Literary notes about enormity (AI summary)
The term "enormity" in literature is often employed to stress not only physical scale but—more importantly—the moral and emotional weight of an act or circumstance. Writers use it to underscore the gravity of crimes or transgressions, as seen when a betrayal or offense is depicted as overwhelmingly severe or shameful [1, 2, 3]. In many texts, the word also conveys the crushing burden of guilt or the awe-inspiring magnitude of nature and destiny [4, 5, 6]. In other contexts, "enormity" takes on a more ironic or hyperbolic tone, highlighting the absurdity or exaggeration of a situation, as when it is invoked to describe an outrageously disproportionate demand or action [7, 8, 9]. Across these varied usages, "enormity" serves as a powerful tool to evoke a sense of overwhelming magnitude—whether moral, physical, or emotional—in the reader's mind [10, 11, 12].

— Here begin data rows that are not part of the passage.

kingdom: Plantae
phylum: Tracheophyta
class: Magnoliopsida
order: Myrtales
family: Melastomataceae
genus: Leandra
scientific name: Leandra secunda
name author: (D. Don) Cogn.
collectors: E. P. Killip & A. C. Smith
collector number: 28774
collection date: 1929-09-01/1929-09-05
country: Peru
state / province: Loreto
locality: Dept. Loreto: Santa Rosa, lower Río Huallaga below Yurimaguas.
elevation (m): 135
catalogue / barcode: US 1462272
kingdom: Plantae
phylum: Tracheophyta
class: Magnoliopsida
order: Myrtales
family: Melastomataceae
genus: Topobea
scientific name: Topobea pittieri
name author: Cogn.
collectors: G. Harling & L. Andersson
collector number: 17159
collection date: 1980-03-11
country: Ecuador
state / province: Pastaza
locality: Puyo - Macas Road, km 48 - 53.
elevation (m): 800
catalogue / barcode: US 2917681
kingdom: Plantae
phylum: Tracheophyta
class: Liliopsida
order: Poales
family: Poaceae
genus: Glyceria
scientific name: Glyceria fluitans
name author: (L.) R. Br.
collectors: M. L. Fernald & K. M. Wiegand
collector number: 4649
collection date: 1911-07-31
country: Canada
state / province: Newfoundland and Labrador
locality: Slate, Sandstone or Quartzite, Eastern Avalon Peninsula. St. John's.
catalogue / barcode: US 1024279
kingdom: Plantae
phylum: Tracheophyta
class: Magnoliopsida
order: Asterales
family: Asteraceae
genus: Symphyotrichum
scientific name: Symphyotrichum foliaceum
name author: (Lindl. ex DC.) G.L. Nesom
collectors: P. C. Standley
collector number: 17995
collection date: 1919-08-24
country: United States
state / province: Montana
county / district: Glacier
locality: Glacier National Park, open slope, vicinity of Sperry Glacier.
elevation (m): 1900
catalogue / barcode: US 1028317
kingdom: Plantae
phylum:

- ‘Then that was another crime, and her solemn promise to love and honour him was another, that only increased the enormity of the last.’
— from The Tenant of Wildfell Hall by Anne Brontë - No, some other method of punishment must be found to bring Anne to a proper realization of the enormity of her offense.
— from Anne of Green Gables by L. M. Montgomery - I wish my people to be impressed with the enormity of the crime, the determination to punish it, and the hopelessness of escape.
— from Bleak House by Charles Dickens - He remained there until daylight, in the same attitude, bent double over that bed, prostrate beneath the enormity of fate, crushed, perchance, alas!
— from Les Misérables by Victor Hugo - The breeze hollowed out undulations in the magnificent enormity of the chestnut-trees.
— from Les Misérables by Victor Hugo - The enormity of this revelation engrossed me with an almost painful activity of thought.
— from The Blue Germ by Maurice Nicoll - Your language is insulting and your demand an enormity.
— from Roughing It by Mark Twain - "And what a literary enormity this is," she said, as she glanced into the pages of Solomon's Song.
— from Jude the Obscure by Thomas Hardy - He is a mean, mercenary rascal, who would scruple at no enormity, provided he was paid for it!”
— from Pelham — Complete by Lytton, Edward Bulwer Lytton, Baron - My detestation of slavery, already great, rose with this new conception of its enormity.
— from My Bondage and My Freedom by Frederick Douglass - In looking at the recent black law of Illinois, one is struck dumb with its enormity.
— from My Bondage and My Freedom by Frederick Douglass - He realized that he was safe and only then did he appreciate the full enormity of what he might have incurred.